Ego has been a topic of deep thought for me over the past few months. As I have gone through challenging and hard times over the past eight years, I have inevitably changed. As my views of life have been challenged, I have developed a soft heart and a groundedness that have allowed me to be introspective and reflect on and connect with the world around me. For this reason, I am grateful for my illness and everything that it has taught me. Shifting my mindset from seeing my trials and tribulations as a curse to seeing them as a gift and a blessing has been one of the most important yet hardest mental shifts I have ever gone through. What it comes down to is that having a chronic illness has been a gift. It has changed how I view the world around me, and it has been a guide leading me towards mindfulness and letting go of my ego.
When we are in an egoic state, our egos are in full control of us. We become afraid of our emotions because we are powerless to them. As emotions arise, they come to us as if we are a small child holding the leash of a big and powerful untrained dog. The intent of being able to control and lead our emotions is there. We have the dog on a leash and are ready to take it for a walk, but in reality, as small, delicate children, we stand no chance of controlling this powerful beast. Leash or no leash, we have no choice: that dog is going to drag us around wherever it wants to go.

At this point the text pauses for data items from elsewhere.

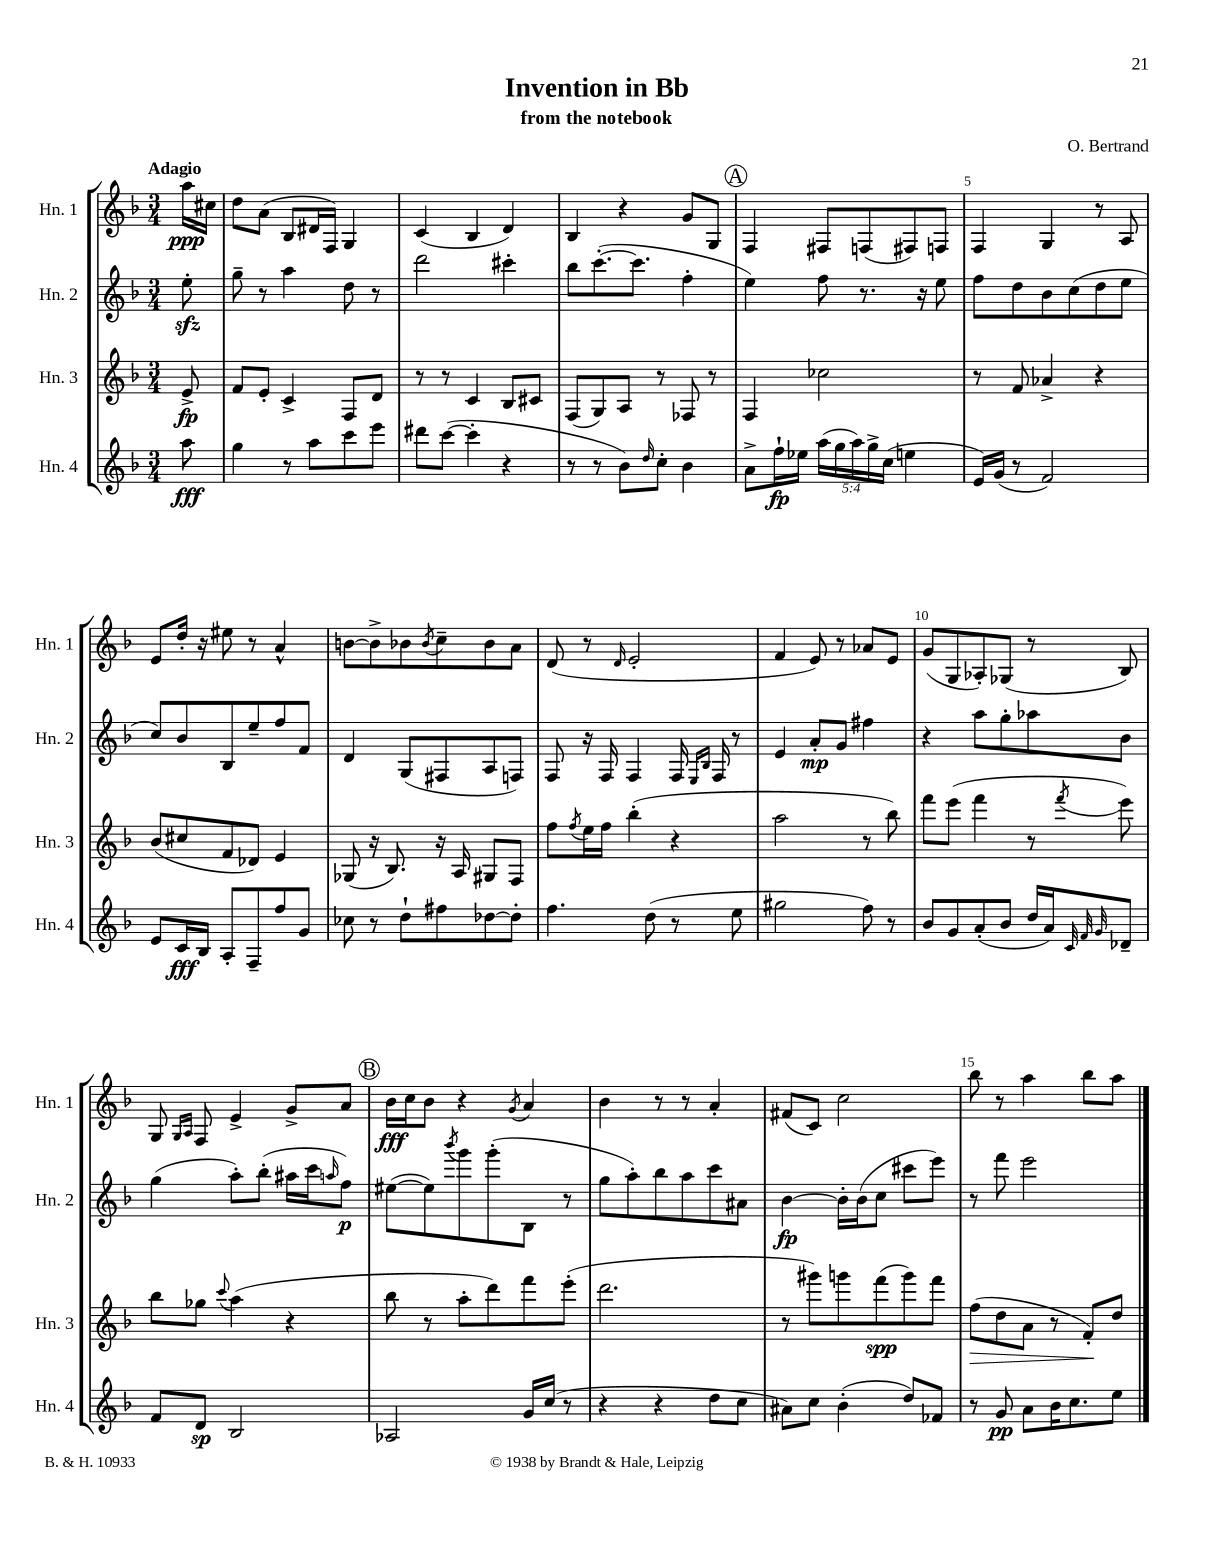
\header { title = "Invention in Bb" composer = "O. Bertrand" subtitle = "from the notebook" }
<<
\new StaffGroup <<
\new Staff = "s0" \with { instrumentName = "Hn. 1" shortInstrumentName = "Hn. 1" } {
    \clef treble \key f \major \numericTimeSignature \time 3/4 \partial 8 \tempo "Adagio"
    a''16\ppp cis''16 |
    d''8 a'8( bes8 dis'16 f16) g4 |
    c'4( bes4 d'4) |
    bes4 r4 g'8 g8 |
    \mark \markup { \circle "A" } f4 fis8 f8( fis8) f8 |
    f4 g4 r8 a8 |
    e'8 d''16-. r16 eis''8 r8 a'4-^ |
    b'8~ b'8-> bes'8 \acciaccatura { bes'8 } c''8-- bes'8 a'8 |
    d'8( r8 \grace { d'16 } e'2-. |
    f'4 e'8) r8 aes'8 e'8 |
    g'8( g8 aes8-.) ges8( r8 bes8) |
    g8 \grace { g16 a16 } f8 e'4-> g'8-> a'8 |
    \mark \markup { \circle "B" } bes'16\fff c''16 bes'8 r4 \acciaccatura { g'8 } a'4 |
    bes'4 r8 r8 a'4-. |
    fis'8( c'8) c''2 |
    bes''8 r8 a''4 bes''8 a''8 \bar "|." |
}
\new Staff = "s1" \with { instrumentName = "Hn. 2" shortInstrumentName = "Hn. 2" } {
    \clef treble \key f \major \numericTimeSignature \time 3/4 \partial 8
    e''8-.\sfz |
    g''8-- r8 a''4 d''8 r8 |
    d'''2 cis'''4-. |
    bes''8 c'''8.~-.( c'''8. f''4-. |
    \mark \markup { \circle "A" } e''4) f''8 r8. r16 e''8 |
    f''8 d''8 bes'8 c''8( d''8 e''8 |
    c''8) bes'8 bes8 e''8-- f''8 f'8 |
    d'4 g8( fis8 a8 f8) |
    f8 r16 f16 f4 f16 \grace { e16 bes16 } f16 r8 |
    e'4 a'8-.\mp g'8 fis''4 |
    r4 a''8 g''8-. aes''8 bes'8 |
    g''4( a''8-.) bes''8-.( ais''16 c'''16 \grace { a''16 } f''8\p) |
    \mark \markup { \circle "B" } eis''8~( eis''8) \acciaccatura { bes'''8 } g'''8 g'''8-.( bes8 r8 |
    g''8 a''8-.) bes''8 a''8 c'''8 ais'8 |
    bes'4~\fp bes'16-. bes'16( c''8 cis'''8 e'''8) |
    r8 f'''8 e'''2 \bar "|." |
}
\new Staff = "s2" \with { instrumentName = "Hn. 3" shortInstrumentName = "Hn. 3" } {
    \clef treble \key f \major \numericTimeSignature \time 3/4 \partial 8
    e'8->\fp |
    f'8 e'8-. c'4-> f8 d'8 |
    r8 r8 c'4 bes8 cis'8 |
    f8( g8) a8 r8 fes8 r8 |
    \mark \markup { \circle "A" } f4 ces''2 |
    r8 f'8 aes'4-> r4 |
    bes'8( cis''8 f'8 des'8) e'4 |
    ges8( r16 bes8.) r16 a16 gis8 f8 |
    f''8 \acciaccatura { f''8 } e''16 f''16 bes''4-.( r4 |
    a''2 r8 bes''8) |
    f'''8 e'''8( f'''4 r8 \acciaccatura { f'''8 } e'''8) |
    bes''8 ges''8 \appoggiatura { c'''8 } a''4( r4 |
    \mark \markup { \circle "B" } bes''8 r8 a''8-. d'''8) f'''8 e'''8-.( |
    d'''2. |
    r8 gis'''8) g'''8 f'''8\spp( g'''8) f'''8 |
    f''8\>( d''8 a'8 r8 f'8-.\!) d''8 \bar "|." |
}
\new Staff = "s3" \with { instrumentName = "Hn. 4" shortInstrumentName = "Hn. 4" } {
    \clef treble \key f \major \numericTimeSignature \time 3/4 \override Staff.TupletNumber.text = #tuplet-number::calc-fraction-text \partial 8
    a''8\fff |
    g''4 r8 a''8 c'''8 e'''8 |
    dis'''8 c'''8~( c'''4-. r4 |
    r8 r8 bes'8) \grace { d''16 } c''8-. bes'4 |
    \mark \markup { \circle "A" } a'8-> f''16-!\fp ees''16 \tuplet 5/4 { a''16( g''16 a''16) g''16-> c''16( } e''4 |
    e'16) g'16( r8 f'2) |
    e'8 c'16\fff bes16 a8-. f8-- f''8 g'8 |
    ces''8 r8 d''8-! fis''8 des''8~ des''8-. |
    f''4. d''8( r8 e''8 |
    gis''2 f''8) r8 |
    bes'8 g'8 a'8-.( bes'8 d''16 a'16) \grace { c'32 f'32 g'32 } des'8-- |
    f'8 d'8\sp bes2 |
    \mark \markup { \circle "B" } aes2 g'16 c''16( r8 |
    r4 r4 d''8 c''8 |
    ais'8) c''8 bes'4-.( d''8) fes'8 |
    r8 g'8\pp a'8 bes'16 c''8. e''8 \bar "|." |
}
>>
>>
\layout { \context { \Score \override BarNumber.break-visibility = ##(#f #t #t) barNumberVisibility = #(every-nth-bar-number-visible 5) } }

However, just like you can train a dog to walk on a leash without pulling, we can train our minds to be present, aware, and awake, which allows our egos to become a powerful tool rather than a leash to be dragged behind. In this present, aware, and awake state, instead of emotions controlling us and taking us for a ride, we become observers of the world, and in turn, our emotions lose their power over us. Being present is about experiencing without the story behind the experience. For example, you do not experience anxiety. Anxiety is actually the story of a set of physical sensations. Anxiety in itself is not a real thing. When you take away the label and story of anxiety, you are left with physical sensations like a racing heart, feeling hot, a tight chest, a trembling body, flushed skin, or an active mind. When you take the time to observe these physical sensations truly in the present without the story behind them, you will begin to see that they are powerless. In the present moment, they are only a sensation. Suffering from these sensations only happens in the past or the future when there is a story behind what you are feeling at that moment.
How exactly has having a chronic illness helped me deal with my ego? The answer is that it has given me a plethora of physical symptoms that, over the years, my body and mind have turned into some very long and complex stories. For the past eight years, there has been a very big and powerful dog dragging me around, and up until recently, I had not been paying attention to how my emotions were controlling my physical state, and as I have begun to work on my mindfulness, I have also started to work on deconstructing these stories and viewing my experiences in this world at face value and in the present moment. When you take the story away from your illness and you focus on just experiencing each moment, you suddenly stop relating to yourself as an ill person. You lose all expectations of what it means to be ill, and you simply be you at that moment.